Une chose est certaine, malgré la différence des styles musicaux qui se côtoient sur les collines du campus, l'amour de la musique, lui, est le même partout. Tellement qu'un véritable sentiment de fraternité s'est installé entre les jeunes musiciens des différentes écoles.

«C'est plaisant, parfois quand on joue, il y a des personnes qu'on ne connaît pas qui viennent jouer avec nous», explique Clémence Bertrand-Pilon, une jeune guitariste de l'école secondaire Ozias-Leduc à St-Hilaire. Sa collègue Alyza Hamelin renchérit en tambourinant sur son instrument : «plus tôt, on jouait et des gens sont venus avec nous pour nous écouter. Tout le monde ici est vraiment sympathique».

Un autre de leur collègue, qui participe pour la toute première fois au Festival des harmonies, Georges Poupart-Rainville, avait entendu ses aînés lui décrire l'ambiance du festival, mais l'ampleur de l'événement et, plus particulièrement, du site de l'Université de Sherbrooke, l'ont tout de même impressionné.

«Je croyais que ce serait une école comme à Ozias [Leduc], je ne pensais pas que ce serait aussi gros», souligne le guitariste.

Outre son ambiance joviale, le 86e Festival des harmonies demeure une compétition qui permet aux jeunes talents de partout dans la province de briller.
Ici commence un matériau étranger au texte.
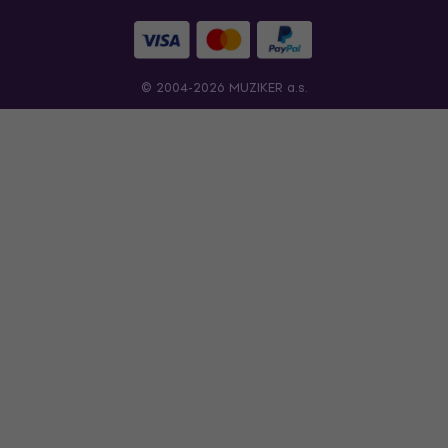
© 2004-2026 MUZIKER a.s.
Croisé à la sortie d'un concert, un groupe de quatre jeunes musiciens jazz de l'école secondaire Massey-Vanier à Cowansville se disait très heureux de sa performance, lui qui venait tout juste de performer dans une classe d'âge plus élevée.

«On est dans le jazz de secondaire 4, alors c'est certain qu'on a un peu plus de plaisir», a expliqué le saxophoniste baryton Michaël Noiseux, qui en est à sa cinquième participation. À peine ces quelques impressions partagées, le quatuor reprenait ses instruments en direction d'une nouvelle performance.

Des histoires comme celles-là, on en retrouvera à chaque sortie de scène, sur chaque colline, et ce, jusqu'à la conclusion du festival, dimanche.